TASK DIRECTIONS ::
Print out each entry below in full, exactly as given, excluding pictures.

LISTED ENTRIES ::
■ ■ ■ ■ ■ ■ ■

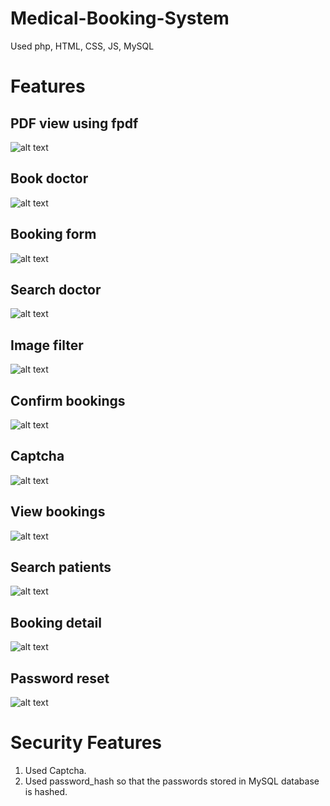# Medical-Booking-System
Used php, HTML, CSS, JS, MySQL

# Features

## PDF view using fpdf
![alt text](https://github.com/wqdoqw/Medical-Booking-System/blob/master/htdocs/Website%20image/1.PNG)

## Book doctor
![alt text](https://github.com/wqdoqw/Medical-Booking-System/blob/master/htdocs/Website%20image/2.PNG)

## Booking form
![alt text](https://github.com/wqdoqw/Medical-Booking-System/blob/master/htdocs/Website%20image/3.PNG)

## Search doctor
![alt text](https://github.com/wqdoqw/Medical-Booking-System/blob/master/htdocs/Website%20image/4.PNG)

## Image filter
![alt text](https://github.com/wqdoqw/Medical-Booking-System/blob/master/htdocs/Website%20image/5.PNG)

## Confirm bookings
![alt text](https://github.com/wqdoqw/Medical-Booking-System/blob/master/htdocs/Website%20image/5.PNG)

## Captcha
![alt text](https://github.com/wqdoqw/Medical-Booking-System/blob/master/htdocs/Website%20image/6.PNG)

## View bookings
![alt text](https://github.com/wqdoqw/Medical-Booking-System/blob/master/htdocs/Website%20image/7.PNG)

## Search patients
![alt text](https://github.com/wqdoqw/Medical-Booking-System/blob/master/htdocs/Website%20image/8.PNG)

## Booking detail
![alt text](https://github.com/wqdoqw/Medical-Booking-System/blob/master/htdocs/Website%20image/9.PNG)

## Password reset
![alt text](https://github.com/wqdoqw/Medical-Booking-System/blob/master/htdocs/Website%20image/10.PNG)

# Security Features
1. Used Captcha.
2. Used password_hash so that the passwords stored in MySQL database is hashed.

■ ■ ■ ■ ■ ■ ■

ANSWER BELOW ::
# Medical-Booking-System
Used php, HTML, CSS, JS, MySQL

# Features

## PDF view using fpdf
![alt text](https://github.com/wqdoqw/Medical-Booking-System/blob/master/htdocs/Website%20image/1.PNG)

## Book doctor
![alt text](https://github.com/wqdoqw/Medical-Booking-System/blob/master/htdocs/Website%20image/2.PNG)

## Booking form
![alt text](https://github.com/wqdoqw/Medical-Booking-System/blob/master/htdocs/Website%20image/3.PNG)

## Search doctor
![alt text](https://github.com/wqdoqw/Medical-Booking-System/blob/master/htdocs/Website%20image/4.PNG)

## Image filter
![alt text](https://github.com/wqdoqw/Medical-Booking-System/blob/master/htdocs/Website%20image/5.PNG)

## Confirm bookings
![alt text](https://github.com/wqdoqw/Medical-Booking-System/blob/master/htdocs/Website%20image/5.PNG)

## Captcha
![alt text](https://github.com/wqdoqw/Medical-Booking-System/blob/master/htdocs/Website%20image/6.PNG)

## View bookings
![alt text](https://github.com/wqdoqw/Medical-Booking-System/blob/master/htdocs/Website%20image/7.PNG)

## Search patients
![alt text](https://github.com/wqdoqw/Medical-Booking-System/blob/master/htdocs/Website%20image/8.PNG)

## Booking detail
![alt text](https://github.com/wqdoqw/Medical-Booking-System/blob/master/htdocs/Website%20image/9.PNG)

## Password reset
![alt text](https://github.com/wqdoqw/Medical-Booking-System/blob/master/htdocs/Website%20image/10.PNG)

# Security Features
1. Used Captcha.
2. Used password_hash so that the passwords stored in MySQL database is hashed.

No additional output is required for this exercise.